Зато в советское время были многочисленные кружки — танцевальные, спортивные. В отличие от сегодняшнего дня — все бесплатные! Только в музыкальной школе надо было платить. Сколько — зависело от отделения и от зарплаты родителей. Я училась на фортепианном и платила максимальную сумму — 23 рубля в месяц. Огромные деньги по тем временам, когда у некоторых зарплата — 70 рублей, а 120—130 это было ну очень хорошо...
— Неужели в общеобразовательной школе вас ничего не радовало?
— Мне понравилось туда ходить, только когда в 12 лет начала влюбляться — это было единственным стимулом. (Смеется.) Но и этот период продлился недолго, потому что уже в восьмом классе я стала думать только о поступлении в театральный институт, перешла в другую школу, где был театральный класс. Я была так нацелена на профессию, что меня уже и мальчики перестали интересовать! Хотя я сама лет с тринадцати сильно нравилась мальчикам, почему-то пользовалась у старшеклассников успехом.
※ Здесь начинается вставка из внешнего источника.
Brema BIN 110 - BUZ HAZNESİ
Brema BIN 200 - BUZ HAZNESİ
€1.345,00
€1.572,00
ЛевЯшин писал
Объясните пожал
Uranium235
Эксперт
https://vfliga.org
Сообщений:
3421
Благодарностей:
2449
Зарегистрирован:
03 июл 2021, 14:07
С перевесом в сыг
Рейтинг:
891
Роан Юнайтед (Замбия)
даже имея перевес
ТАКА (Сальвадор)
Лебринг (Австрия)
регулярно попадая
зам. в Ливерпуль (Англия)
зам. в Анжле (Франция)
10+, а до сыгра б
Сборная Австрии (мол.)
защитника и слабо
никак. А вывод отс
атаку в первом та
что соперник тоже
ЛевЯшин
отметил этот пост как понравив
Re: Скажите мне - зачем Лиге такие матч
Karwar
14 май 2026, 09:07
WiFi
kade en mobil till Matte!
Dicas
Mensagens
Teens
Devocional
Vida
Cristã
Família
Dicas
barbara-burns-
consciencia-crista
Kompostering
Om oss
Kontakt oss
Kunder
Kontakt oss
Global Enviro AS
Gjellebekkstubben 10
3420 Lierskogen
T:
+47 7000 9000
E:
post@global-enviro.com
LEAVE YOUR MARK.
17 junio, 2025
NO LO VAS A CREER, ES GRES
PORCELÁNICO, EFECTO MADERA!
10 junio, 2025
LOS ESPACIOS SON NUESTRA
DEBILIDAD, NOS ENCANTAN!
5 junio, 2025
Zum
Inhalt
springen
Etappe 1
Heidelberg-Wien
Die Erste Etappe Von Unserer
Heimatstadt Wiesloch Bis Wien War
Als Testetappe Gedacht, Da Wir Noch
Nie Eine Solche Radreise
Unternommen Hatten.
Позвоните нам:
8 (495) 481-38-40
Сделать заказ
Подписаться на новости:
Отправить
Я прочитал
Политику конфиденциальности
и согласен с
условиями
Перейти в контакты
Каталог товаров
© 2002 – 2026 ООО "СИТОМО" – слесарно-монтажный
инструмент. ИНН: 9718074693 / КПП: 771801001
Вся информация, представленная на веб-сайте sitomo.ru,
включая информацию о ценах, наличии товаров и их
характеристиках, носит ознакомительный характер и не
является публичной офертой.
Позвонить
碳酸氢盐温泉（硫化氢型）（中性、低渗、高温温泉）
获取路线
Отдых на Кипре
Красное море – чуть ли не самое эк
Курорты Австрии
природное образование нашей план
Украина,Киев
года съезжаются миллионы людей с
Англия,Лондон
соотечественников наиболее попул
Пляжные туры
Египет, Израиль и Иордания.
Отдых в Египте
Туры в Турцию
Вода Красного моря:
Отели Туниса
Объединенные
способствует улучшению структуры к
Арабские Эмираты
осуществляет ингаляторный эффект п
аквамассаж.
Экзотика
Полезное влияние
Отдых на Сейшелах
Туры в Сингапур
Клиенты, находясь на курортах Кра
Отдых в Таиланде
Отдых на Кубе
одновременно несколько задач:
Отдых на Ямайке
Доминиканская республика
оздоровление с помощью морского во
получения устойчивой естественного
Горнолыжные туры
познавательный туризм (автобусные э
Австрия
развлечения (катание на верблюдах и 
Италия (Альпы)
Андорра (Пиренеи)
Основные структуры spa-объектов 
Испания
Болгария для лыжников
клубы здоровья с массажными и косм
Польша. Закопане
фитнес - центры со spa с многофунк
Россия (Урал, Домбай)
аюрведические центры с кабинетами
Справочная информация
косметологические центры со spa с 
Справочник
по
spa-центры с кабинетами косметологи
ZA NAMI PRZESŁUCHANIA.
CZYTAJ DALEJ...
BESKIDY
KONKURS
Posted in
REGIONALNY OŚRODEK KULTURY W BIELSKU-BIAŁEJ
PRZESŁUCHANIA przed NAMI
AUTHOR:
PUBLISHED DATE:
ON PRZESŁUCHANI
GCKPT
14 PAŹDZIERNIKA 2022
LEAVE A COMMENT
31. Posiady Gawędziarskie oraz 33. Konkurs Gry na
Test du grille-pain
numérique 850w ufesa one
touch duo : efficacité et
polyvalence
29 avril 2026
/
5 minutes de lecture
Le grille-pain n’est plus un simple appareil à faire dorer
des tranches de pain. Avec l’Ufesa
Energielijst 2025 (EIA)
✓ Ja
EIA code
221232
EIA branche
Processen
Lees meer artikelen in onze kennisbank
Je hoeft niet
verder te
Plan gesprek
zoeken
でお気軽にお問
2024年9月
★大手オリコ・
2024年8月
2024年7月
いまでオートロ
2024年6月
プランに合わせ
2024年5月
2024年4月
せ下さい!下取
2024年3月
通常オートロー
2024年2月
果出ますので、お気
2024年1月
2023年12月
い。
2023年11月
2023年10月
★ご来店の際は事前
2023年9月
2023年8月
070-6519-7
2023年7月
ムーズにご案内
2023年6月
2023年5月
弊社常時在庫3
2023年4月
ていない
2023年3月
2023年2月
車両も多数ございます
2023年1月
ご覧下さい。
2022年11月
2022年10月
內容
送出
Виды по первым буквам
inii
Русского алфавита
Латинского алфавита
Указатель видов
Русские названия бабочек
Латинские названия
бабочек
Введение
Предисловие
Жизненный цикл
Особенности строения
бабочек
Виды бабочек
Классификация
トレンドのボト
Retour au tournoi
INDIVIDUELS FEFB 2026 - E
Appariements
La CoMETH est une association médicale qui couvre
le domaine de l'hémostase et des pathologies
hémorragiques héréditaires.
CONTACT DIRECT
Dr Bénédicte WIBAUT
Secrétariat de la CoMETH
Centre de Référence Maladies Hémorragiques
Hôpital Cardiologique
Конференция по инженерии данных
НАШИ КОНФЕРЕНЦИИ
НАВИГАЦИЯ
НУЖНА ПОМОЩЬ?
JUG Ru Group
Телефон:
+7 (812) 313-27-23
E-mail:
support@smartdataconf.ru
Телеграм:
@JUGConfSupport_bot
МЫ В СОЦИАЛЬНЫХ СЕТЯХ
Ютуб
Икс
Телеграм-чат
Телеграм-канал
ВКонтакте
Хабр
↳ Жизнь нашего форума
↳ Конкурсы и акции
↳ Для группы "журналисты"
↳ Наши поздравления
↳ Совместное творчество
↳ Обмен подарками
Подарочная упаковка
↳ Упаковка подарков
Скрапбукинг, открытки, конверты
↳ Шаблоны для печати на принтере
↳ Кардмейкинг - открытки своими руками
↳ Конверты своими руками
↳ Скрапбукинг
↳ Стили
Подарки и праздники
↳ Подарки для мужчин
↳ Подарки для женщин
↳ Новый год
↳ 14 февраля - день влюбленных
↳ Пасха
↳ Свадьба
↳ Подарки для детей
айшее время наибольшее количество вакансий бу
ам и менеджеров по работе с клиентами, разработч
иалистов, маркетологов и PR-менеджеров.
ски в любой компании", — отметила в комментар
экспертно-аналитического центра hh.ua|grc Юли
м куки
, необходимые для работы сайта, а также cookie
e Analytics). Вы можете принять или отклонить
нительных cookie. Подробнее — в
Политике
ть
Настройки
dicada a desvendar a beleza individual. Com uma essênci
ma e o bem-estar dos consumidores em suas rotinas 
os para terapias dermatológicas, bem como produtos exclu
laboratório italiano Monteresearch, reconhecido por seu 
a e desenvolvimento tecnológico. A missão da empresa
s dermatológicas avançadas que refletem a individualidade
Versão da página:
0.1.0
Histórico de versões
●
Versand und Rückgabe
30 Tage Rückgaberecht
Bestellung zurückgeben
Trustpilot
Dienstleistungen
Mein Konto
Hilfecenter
— В театральном классе, наверное, оказались в своей тарелке?
— Нет, ушла через полгода. Да, там были занятия по актерскому мастерству, но не было веры педагога в ученика — той веры, которая окрыляет, той веры, которой заряжал своих учеников Табаков. Так что я доучивалась в обычной школе, где когда-то директором была первая учительница моего папы. Изучала ненавистные математики-физики и считала дни до того момента, когда все это закончится. А параллельно занималась вокалом и готовилась к экзаменам в театральный. Для многих девочек последний звонок это событие, о котором они помнят всю жизнь. А я о нем запомнила только то, что была одета во все мамино — в ее платье и ее сабо. Но меня это совершенно не волновало, потому что на следующий день я уже отправилась в подвал на улице Чаплыгина, в Театр-студию Табакова. Там абитуриенты, которые поступили к Олегу Павловичу, репетировали самостоятельные отрывки.
— Вы хотели учиться именно у Табакова?
— Да, мечтала, он же в то время был самым крутым педагогом, как сейчас сказали бы. (Улыбается.) Но Олег Павлович в этом году курс не набирал. Но обо всем по порядку...
У мамы была знакомая, которая работала концертмейстером в Школе-студии МХАТ (до сих пор там работает). Через нее мама месяца за два до моего поступления договорилась с профессором школы Ольгой Юльевной Фрид, чтобы она меня послушала. Фрид послушала и сказала маме: «Ну, с ее внешними данными это вряд ли. Пусть она в зеркало на себя посмотрит — что она сможет играть?!» Я действительно была такая пухлая, рыжеволосая, с щечками. А тогда в Школу-студию принимали стандартно: вот эта девочка героиня, вот эта — субретка. Такой подход был и в самом МХАТе. А у меня выраженного амплуа не было. А Олег Павлович мыслил нестандартно и брал студентов, не обращая внимания на амплуа. Для него главным было, есть у человека энергия или нет. А из меня перло — об этом тоже чуть ниже.
После слов Фрид мне так обидно стало, я подумала: «Да пошли вы все!» Ничуть не потеряла веру в себя, наоборот, мне это даже помогло. Я собралась и еще больше поверила, что у меня все будет круто. Кстати, на экзаменах я заметила разницу между нами, москвичами, и ребятами из провинции. Они были хуже иногда воспитаны, не всегда хорошо начитанны и образованны, но были смелее, наглее и свободнее нас. Не думали, как выглядят, а выкладывались на все сто. И поэтому выигрывали на фоне более зажатых москвичей. Другое дело, что через год-два наглость проходит, и если человек не развивается, то начинает тормозить. Но на экзаменах часто выигрывали приезжие. Я помню девочек с Волги — красивых, рослых, боевых, кровь с молоком. Петербурженки и москвички на их фоне казались немножко дохлыми.
Как все абитуриенты, поступала во все театральные вузы. В «Щуке» слетела со второго тура, в «Щепке» — с первого. А в ГИТИСе слетела вообще с прослушивания. На нем попала в последнюю «десятку» и прождала своей очереди три часа, а там даже лавочек не было. Вошла усталая, и тут педагог встречает нас словами: «Тут все метят в артистки, но очень многим эта профессия противопоказана!» После такого монолога, конечно, плохо прочитала. Но я не расстраивалась. Мне было 16 лет, и если бы не поступила, пробовала бы на следующий год. Тем более что во время прослушиваний приобрела хороший опыт: видела, как и что абитуриенты читают, как на это реагируют педагоги.